SELECTED EXCERPT below:

Topics (click on a topic to jump to that section).
Bagby, Arthur Pendleton | Bennett Cemetery | Foley, Stephen Tucker | 50th Anniversary of Battle of Galveston | Hallettsville | Hallettsville Memorial Park | Hamilton, Isaac D. | Old Hanging Tree | Kent, Joseph | Lavaca County Courthouse | Livergood, John Himes | Moulton | Old Moulton
Marker Title: Arthur Pendleton Bagby
Address: 315 S. Dowling Street
Year Marker Erected: 1963
Marker Location: 315 South Dowling Street, Hallettsville.

End of SELECTED EXCERPT.

→ **USING THE INFORMATION**:
1: Summarize the marker listing in two sentences.
2: Output everything in the marker listing from "Topics (click on" down to "Dowling Street, Hallettsville.", word for word.
The items play no part in this.

SUPPLIED MATERIAL below:

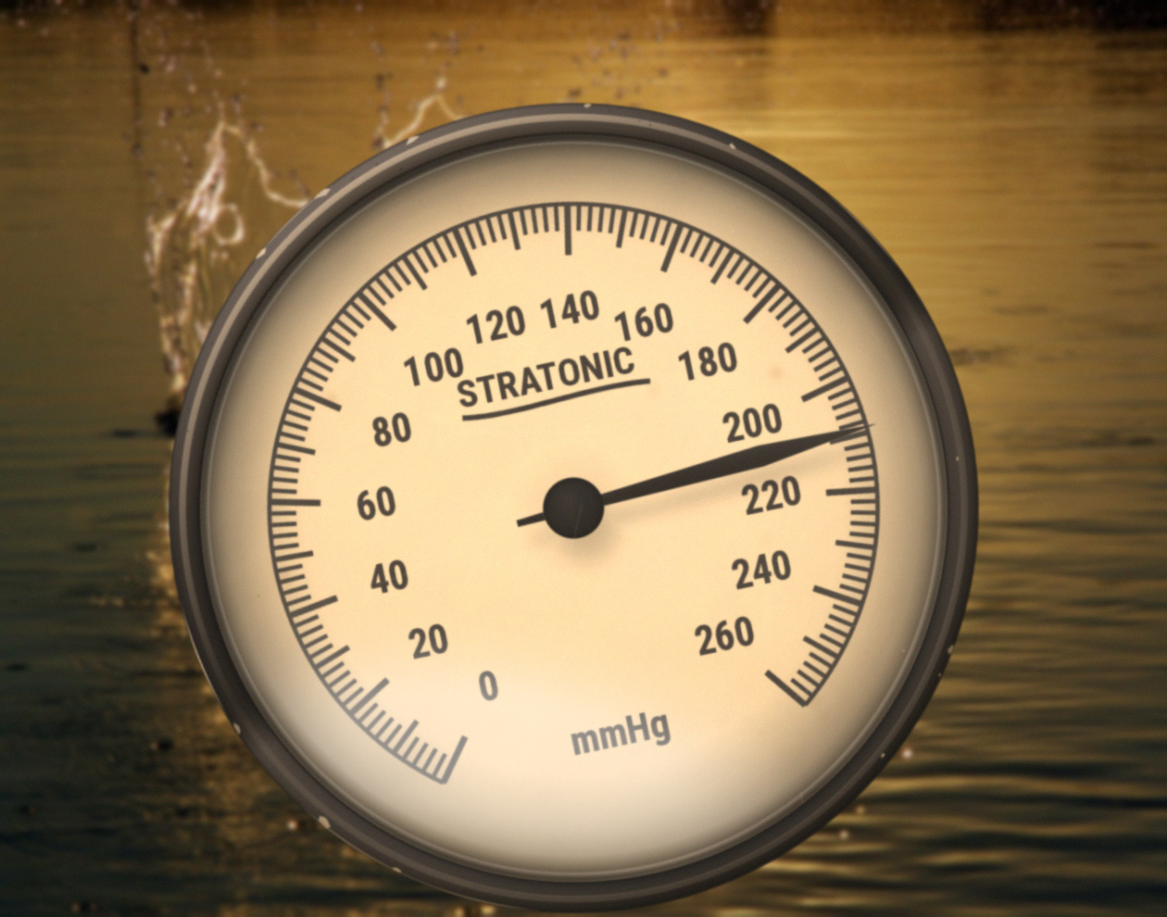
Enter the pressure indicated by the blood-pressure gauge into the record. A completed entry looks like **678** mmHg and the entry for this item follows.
**209** mmHg
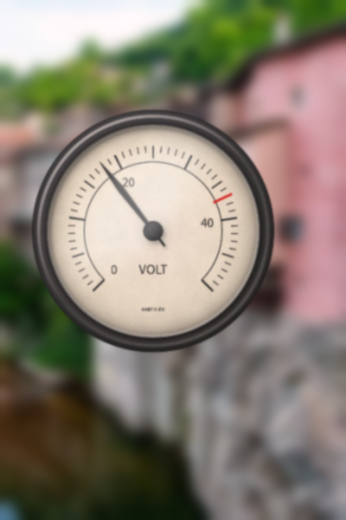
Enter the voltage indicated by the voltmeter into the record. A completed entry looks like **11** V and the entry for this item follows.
**18** V
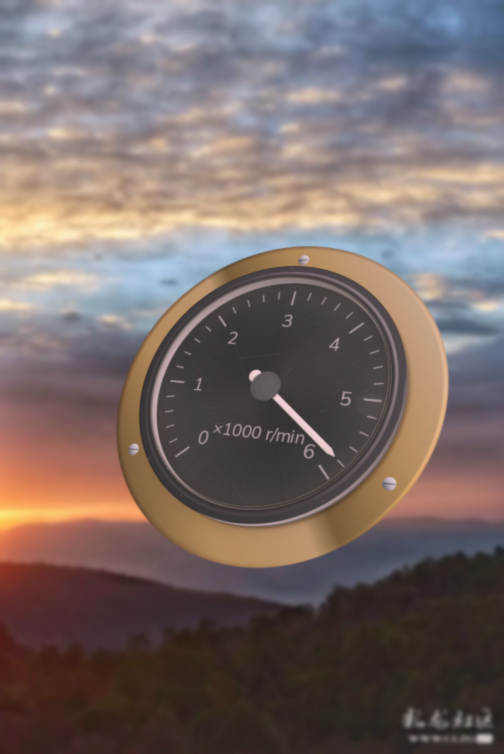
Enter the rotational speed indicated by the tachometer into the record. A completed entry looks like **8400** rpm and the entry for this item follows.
**5800** rpm
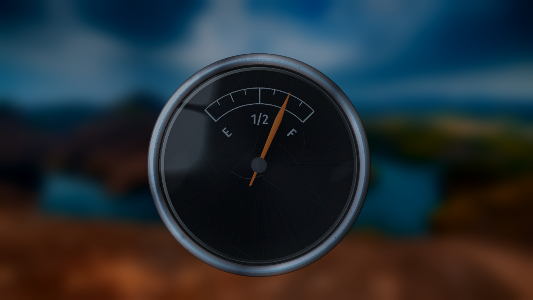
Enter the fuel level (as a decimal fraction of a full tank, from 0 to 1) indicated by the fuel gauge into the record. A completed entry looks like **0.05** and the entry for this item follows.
**0.75**
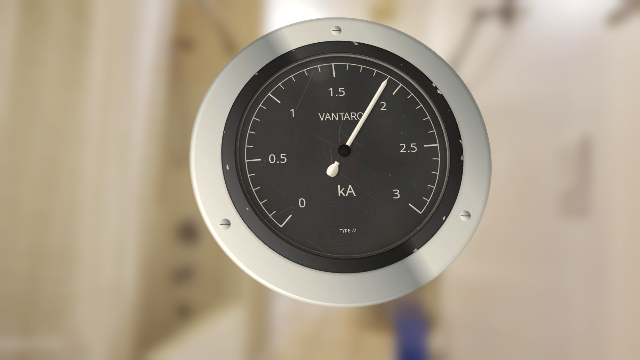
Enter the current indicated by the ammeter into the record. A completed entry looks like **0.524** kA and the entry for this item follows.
**1.9** kA
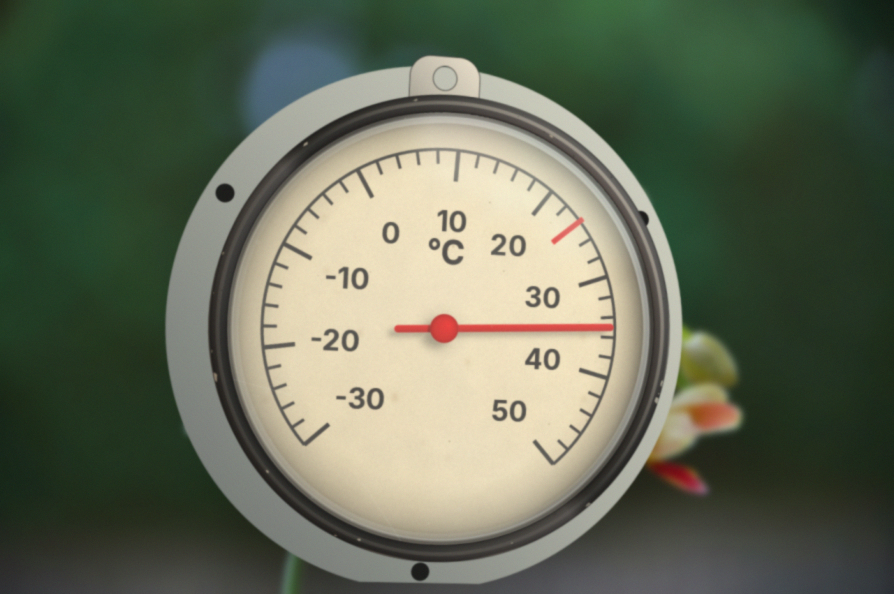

End of SUPPLIED MATERIAL.

→ **SOLUTIONS BY TASK**:
1: The marker listing offers a set of topics, among them Arthur Pendleton Bagby, Bennett Cemetery, Hallettsville, the Old Hanging Tree and the Lavaca County Courthouse. It gives details for the Arthur Pendleton Bagby marker, which was erected in 1963 at 315 South Dowling Street in Hallettsville.

2:
Topics (click on a topic to jump to that section).
Bagby, Arthur Pendleton | Bennett Cemetery | Foley, Stephen Tucker | 50th Anniversary of Battle of Galveston | Hallettsville | Hallettsville Memorial Park | Hamilton, Isaac D. | Old Hanging Tree | Kent, Joseph | Lavaca County Courthouse | Livergood, John Himes | Moulton | Old Moulton
Marker Title: Arthur Pendleton Bagby
Address: 315 S. Dowling Street
Year Marker Erected: 1963
Marker Location: 315 South Dowling Street, Hallettsville.